Revue n° 28, 1997
Profondément enracinée en Russie, la communauté bahá’íe de ce pays a survécu à une longue période de persécution communiste
Les liens entre la Russie et la foi bahá’íe remontent à plus d’un siècle. Vers le milieu des années 1800, des diplomates russes sont intervenus avec fermeté pour défendre les bahá’ís qui subissaient une première vague de persécution en Iran. Au début du siècle, des intellectuels russes attirés par ses idées progressistes ont étudié la foi bahá’íe et publié de nombreux écrits. Avant la révolution, les premiers adeptes ont établi une communauté florissante dans le Turkestan russe et construit la première Maison d’adoration bahá’íe du monde.
La foi a été fondée en Iran par Bahá’u’lláh qui se proclamait messager de Dieu au même titre que Mahomet, Jésus et les autres grands prophètes et enseignait que toutes les religions du monde ne sont qu’une. Accusé d’hérésie, il fut emprisonné à Téhéran en 1852. Le prince Dolgoruki, alors ambassadeur de Russie en Iran, lança un appel au Shah pour sa libération, proposant de lui offrir un refuge en Russie. Bien que Bahá’u’lláh ait refusé l’offre du prince Dolgoruki, il fut libéré et exilé.
Plus tard, d’éminents orientalistes et chercheurs russes, dont M. Gamazov, V. Rosen, Mirsa Kasembeg, Alesander Tumanski, Bernard Dorn et V. Zhukovski, se sont mis à étudier le mouvement bahá’í , à décrire ses principes, à retracer les étapes de son histoire, à traduire ses écrits et, d’une manière générale, à jouer un rôle important en faisant connaître la nouvelle religion au reste de l’Europe.
En 1904, un journaliste, S. Umanets, a été l’un des premiers à reconnaître la foi en tant que religion indépendante. Ivan Tourgeniev et Leo Tolstoï se sont tous deux penchés sur les enseignements de la foi bahá’íe et en ont souvent parlé. Vers la fin de sa vie, Tolstoï en fait mention plusieurs fois dans sa correspondance; il partageait livres et informations avec ses collègues et a même qualifié la foi bahá’íe de « la forme de religion la plus pure et la plus élevée ». Les artistes ont eux aussi été touchés par les épisodes dramatiques des débuts de la foi. Une poétesse de St. Petersbourg, Isabella Grinevskaya, a écrit des pièces sur son établissement qui ont été jouées non seulement dans les théâtres de St. Petersbourg mais aussi à Paris, Londres et Berlin jusqu’au début des années 20.

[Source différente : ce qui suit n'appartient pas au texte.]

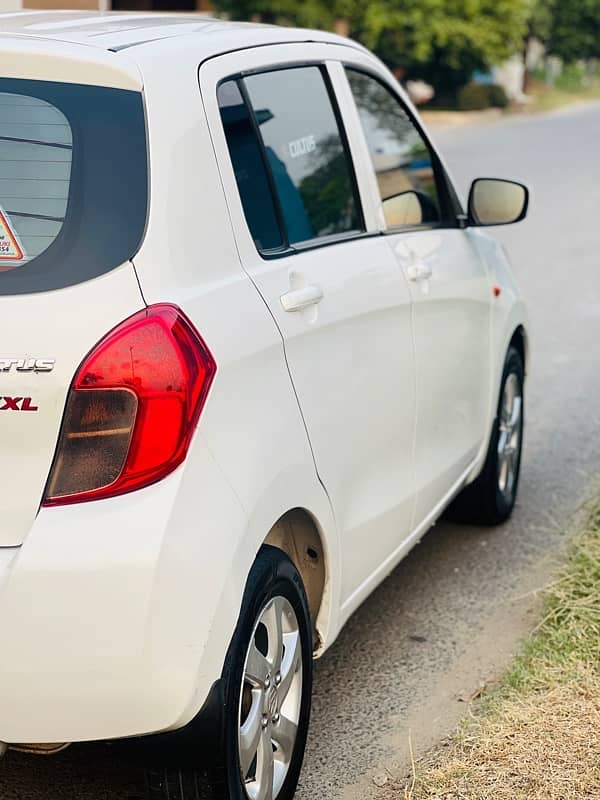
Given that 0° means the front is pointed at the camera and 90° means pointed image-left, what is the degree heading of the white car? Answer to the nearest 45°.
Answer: approximately 225°

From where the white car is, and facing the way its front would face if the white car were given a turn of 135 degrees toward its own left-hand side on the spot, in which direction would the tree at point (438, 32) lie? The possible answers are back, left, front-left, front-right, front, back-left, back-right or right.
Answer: right
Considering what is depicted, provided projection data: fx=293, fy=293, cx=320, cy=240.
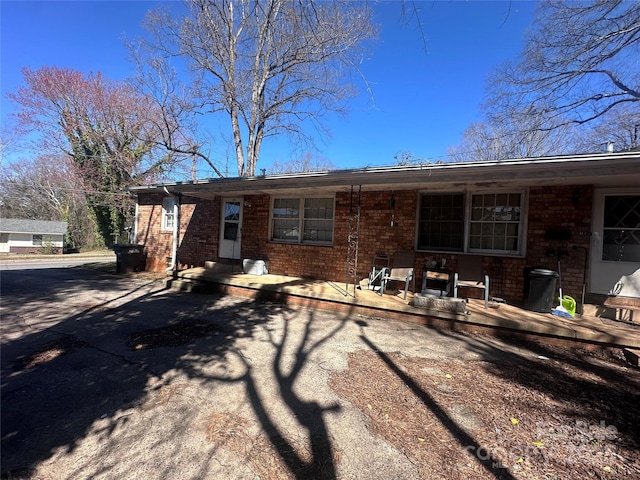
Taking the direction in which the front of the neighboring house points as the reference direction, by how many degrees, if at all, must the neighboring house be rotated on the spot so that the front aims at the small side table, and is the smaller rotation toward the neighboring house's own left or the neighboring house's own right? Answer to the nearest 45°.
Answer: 0° — it already faces it

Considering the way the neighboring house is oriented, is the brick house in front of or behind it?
in front

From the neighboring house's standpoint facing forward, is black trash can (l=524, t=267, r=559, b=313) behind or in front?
in front

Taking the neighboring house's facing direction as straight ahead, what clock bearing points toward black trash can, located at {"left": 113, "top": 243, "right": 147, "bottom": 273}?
The black trash can is roughly at 12 o'clock from the neighboring house.

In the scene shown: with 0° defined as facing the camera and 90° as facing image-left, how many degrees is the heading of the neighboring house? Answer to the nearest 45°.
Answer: approximately 0°
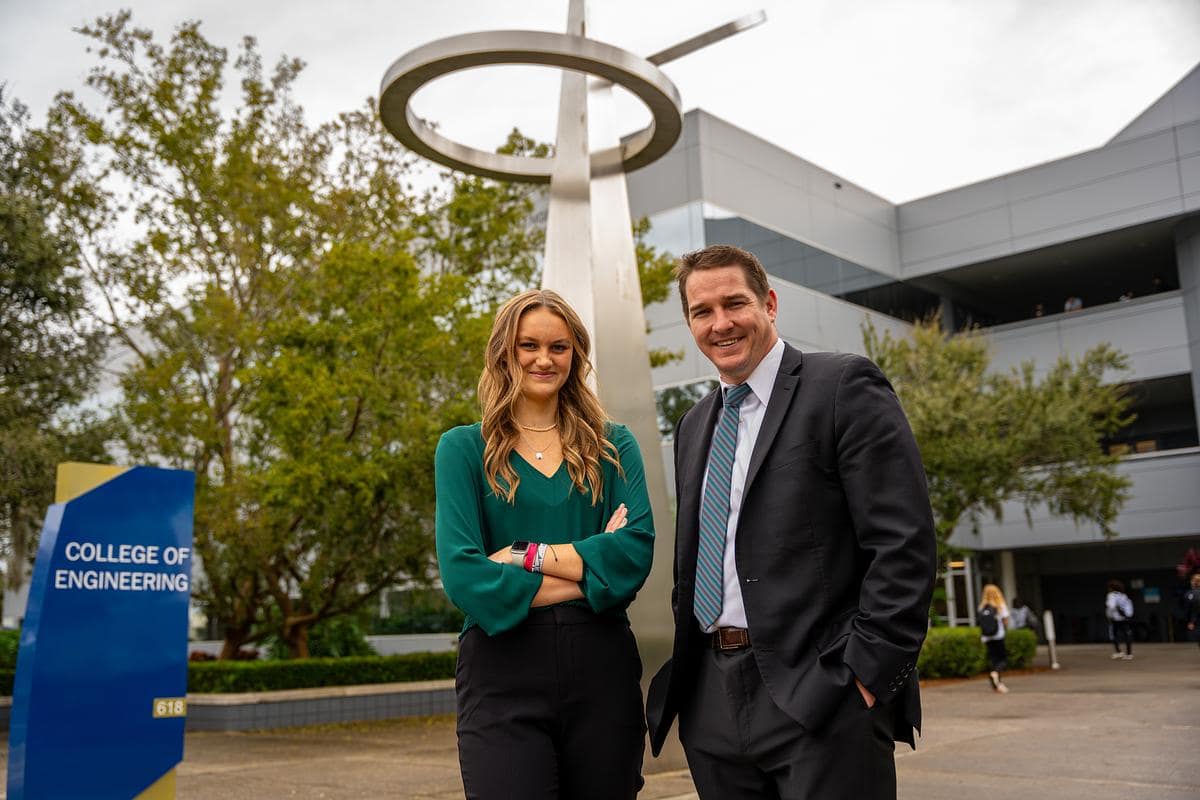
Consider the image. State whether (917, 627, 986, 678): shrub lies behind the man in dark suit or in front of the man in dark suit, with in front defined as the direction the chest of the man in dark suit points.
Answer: behind

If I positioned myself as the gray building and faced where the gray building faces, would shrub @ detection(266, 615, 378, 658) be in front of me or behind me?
in front

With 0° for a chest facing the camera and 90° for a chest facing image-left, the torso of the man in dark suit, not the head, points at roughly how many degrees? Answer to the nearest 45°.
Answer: approximately 45°

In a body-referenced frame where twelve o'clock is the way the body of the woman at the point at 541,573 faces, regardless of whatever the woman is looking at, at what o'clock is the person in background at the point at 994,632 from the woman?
The person in background is roughly at 7 o'clock from the woman.

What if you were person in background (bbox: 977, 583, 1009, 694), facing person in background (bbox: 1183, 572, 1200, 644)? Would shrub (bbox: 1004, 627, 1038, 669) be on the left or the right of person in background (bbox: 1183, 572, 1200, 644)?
left

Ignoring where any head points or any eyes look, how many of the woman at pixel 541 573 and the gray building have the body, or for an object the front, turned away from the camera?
0

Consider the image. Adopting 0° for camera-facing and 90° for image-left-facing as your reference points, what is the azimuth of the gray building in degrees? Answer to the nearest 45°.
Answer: approximately 45°
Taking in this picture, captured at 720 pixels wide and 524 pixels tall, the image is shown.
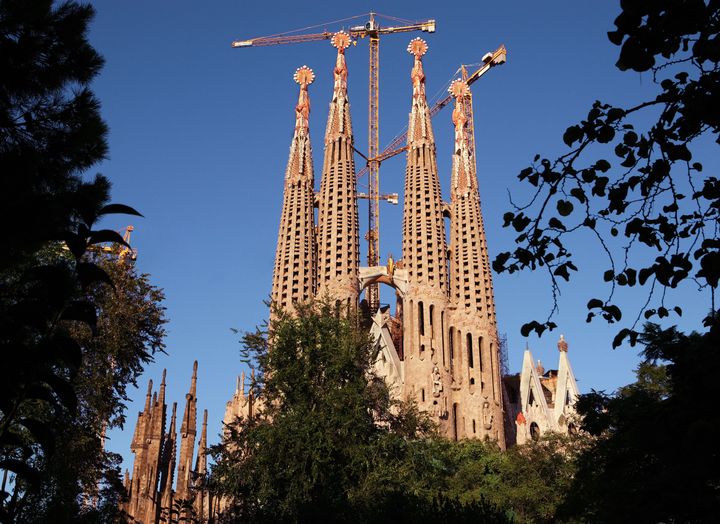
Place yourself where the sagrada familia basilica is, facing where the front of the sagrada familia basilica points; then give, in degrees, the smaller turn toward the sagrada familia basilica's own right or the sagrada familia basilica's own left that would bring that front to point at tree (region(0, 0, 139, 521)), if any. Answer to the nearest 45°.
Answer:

Dans le Turkestan russe, la communauté bahá’íe avait atteint au début de ce siècle un niveau de développement très élevé. Juste avant la révolution de 1918, plus de 4 000 fidèles vivaient à Ishqabad où ils avaient érigé une Maison d’adoration bahá’íe, construit une école élémentaire, deux jardins d’enfants et un dispensaire et où la vie de la communauté était particulièrement riche avec de nombreuses bibliothèques, des clubs sociaux et diverses associations théâtrales, sportives et autres.
Après la révolution, tout comme d’autres communautés religieuses sous le régime communiste, les bahá’ís de Russie ont été obligés de réduire considérablement leurs activités publiques. Tous ceux qui sont restés actifs ont été systématiquement persécutés et emprisonnés. La Maison d’adoration a été confisquée par le gouvernement en 1928 et sa structure ébranlée par un tremblement de terre en 1948; elle a été détruite en 1963. Pendant les années 1930, presque tous les adultes mâles ont été exilés dans des camps où la plupart ont trouvé la mort. Pourtant, certains ont pu enseigner les principes de la foi à leurs enfants et, pendant les périodes où le gouvernement se montrait plus clément, la communauté a connu des moments de plein épanouissement. D’une manière générale, cependant, l’activité bahá’íe en Russie a pratiquement disparu sous le régime communiste.